自分が生きている世界に違和感を感じている。誰にも言えない本音を、世界の片隅になすりつけるように書きつけよう。

それが「○○の碑」だったとしたら

2013年08月05日 00時00分30秒 | Weblog
 米国ロサンゼルス近郊のグレンデール市に、従軍慰安婦の記念像が設置された。
 この問題がどのくらい日本で関心を持たれているのか知らないが、先日TBSの「サンデーモーニング」を見ていたら、意外にも司会の関口宏氏が強い反発を示していた。
 ちかごろ米国では在米韓国人団体が中心となって慰安婦問題でデモをしたり、記念碑を建てたりする運動が強まっている。今回のグランデール市の記念像については、東海岸で初めてということと、米国内では珍しく日系市民が強い反発を示し公聴会が荒れこことなどから、注目度が高かったようだ。
 記念像はソウルの日本大使館前に置かれたのと同形で、少女がベンチの片側に座っている像である。地面側にプレートが埋め込まれているようだが、特に威圧的でもないし暴力的でも挑発的でもない。
 なぜ静かに敬意を払って見守ることができないのだろうか。
 グレンデール市の公聴会では日系市民が「慰安婦問題は歴史の捏造だ」「慰安婦は売春婦だった」などと激しく市当局に抗議したそうだが、残念ながら慰安婦問題は歴史的事実であり、その点は現在の安倍政権でさえ認めているところである。「捏造」と言う方が歴史を歪曲している。

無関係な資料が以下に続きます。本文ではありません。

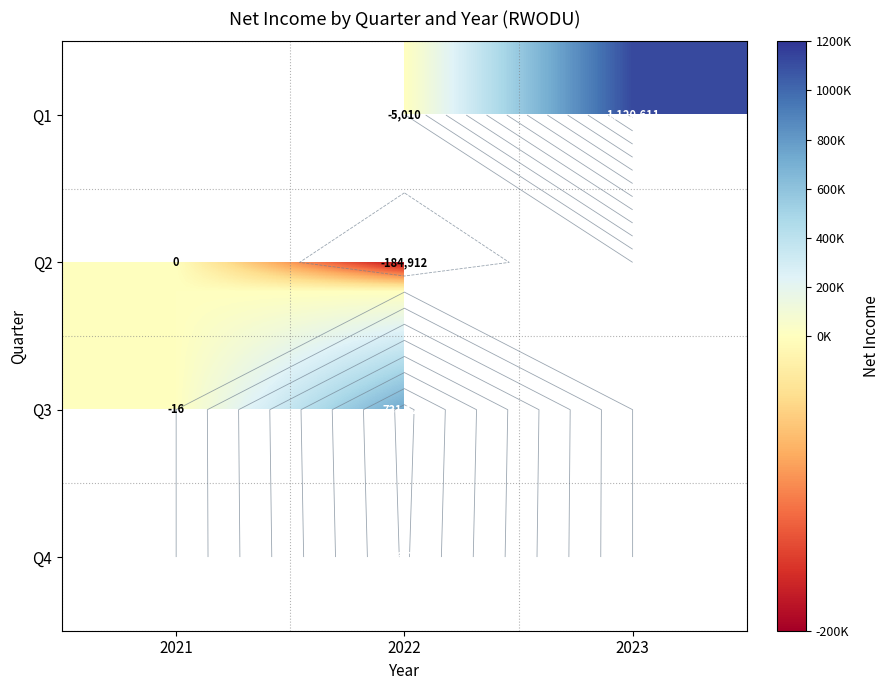

Which label corresponds to the largest value in the chart?

2023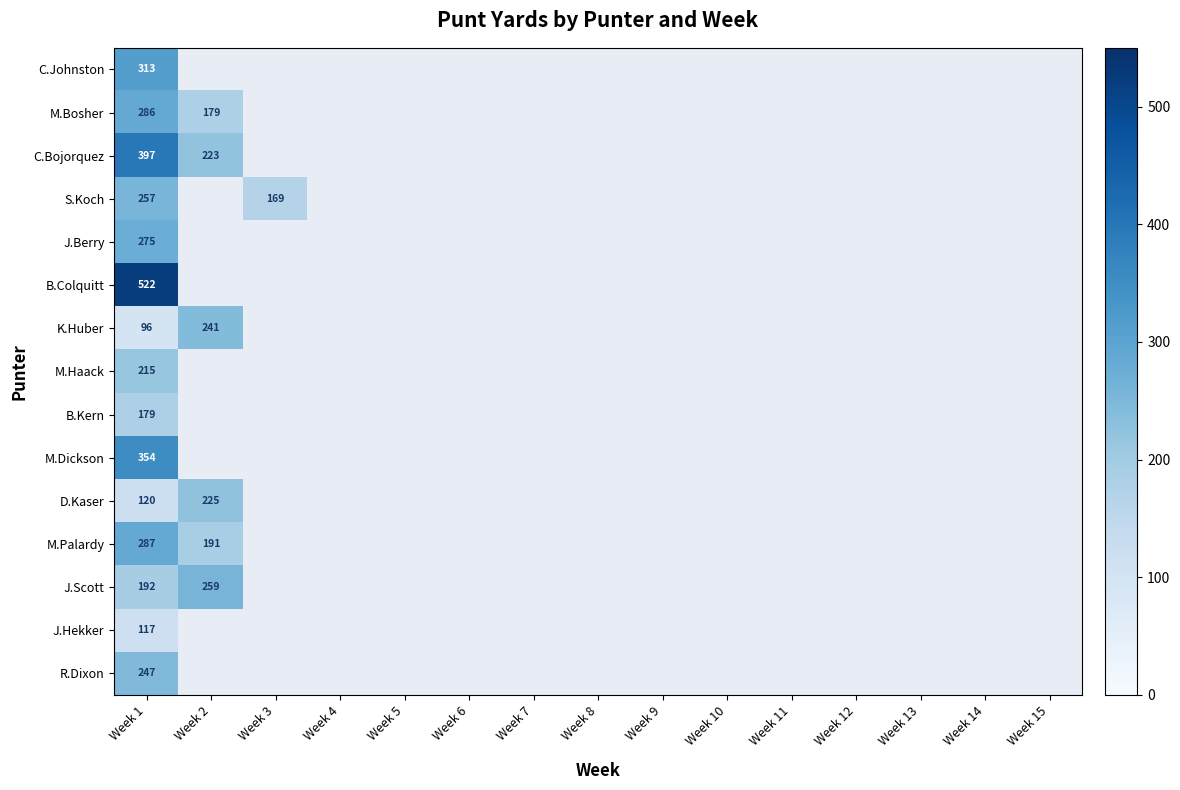

At Week 1, list the series in order from smallest to largest.

K.Huber, J.Hekker, D.Kaser, B.Kern, J.Scott, M.Haack, R.Dixon, S.Koch, J.Berry, M.Bosher, M.Palardy, C.Johnston, M.Dickson, C.Bojorquez, B.Colquitt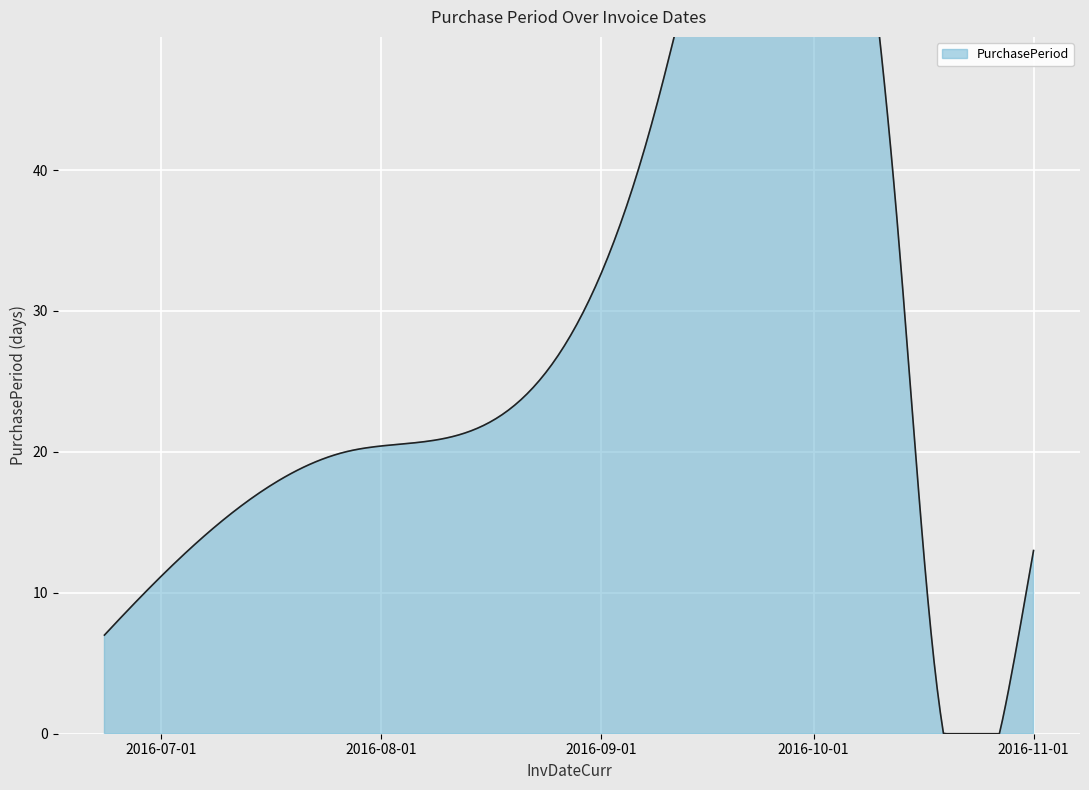

What is the value of the 5th point from the left?

35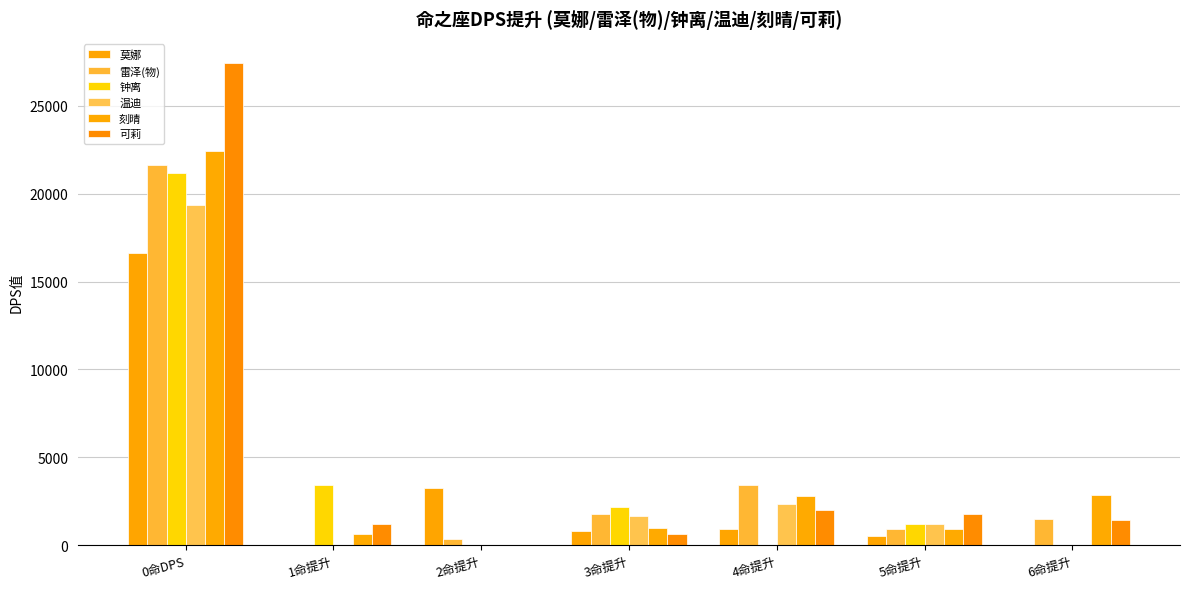

What is the average value of the 钟离 series?

3990.7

 明らかに問題を引きずっているのは日本側だ。もし戦前の日本の侵略政策とは一線を画している、戦前の日本のあり方を否定していると言うのであれば、慰安婦問題も戦争犯罪の一環として、韓国人とも米国人とも一緒に同じ立場を共有できるはずである。
 逆に言えば、慰安婦問題が捏造であると言う立場は戦前の日本を肯定する立場に他ならない。
 果たしてこれがナチスによるユダヤ人虐殺の碑だったらどうなのか。もっと踏み込んで言えば、これが原爆被害者の慰霊碑だったらどうなのか。
 これはあなたへの問いかけでもある。
 この問題は、平等、公平、平和主義、国際主義、そうした感性をあなたに問うている問題でもある。誰の立場でもないあなたという人間個人の意思、感性としてこれをどう見て、どう考えるのか。いったい誰にこそ寄り添うべきなのか。戦争を起こす側か犠牲者の側か。この碑が9.11テロ犠牲者の碑だったら? パレスチナやアフガニスタン、イラクの犠牲者の碑だったら?
 終戦の日に向けてのひとつの宿題としたい。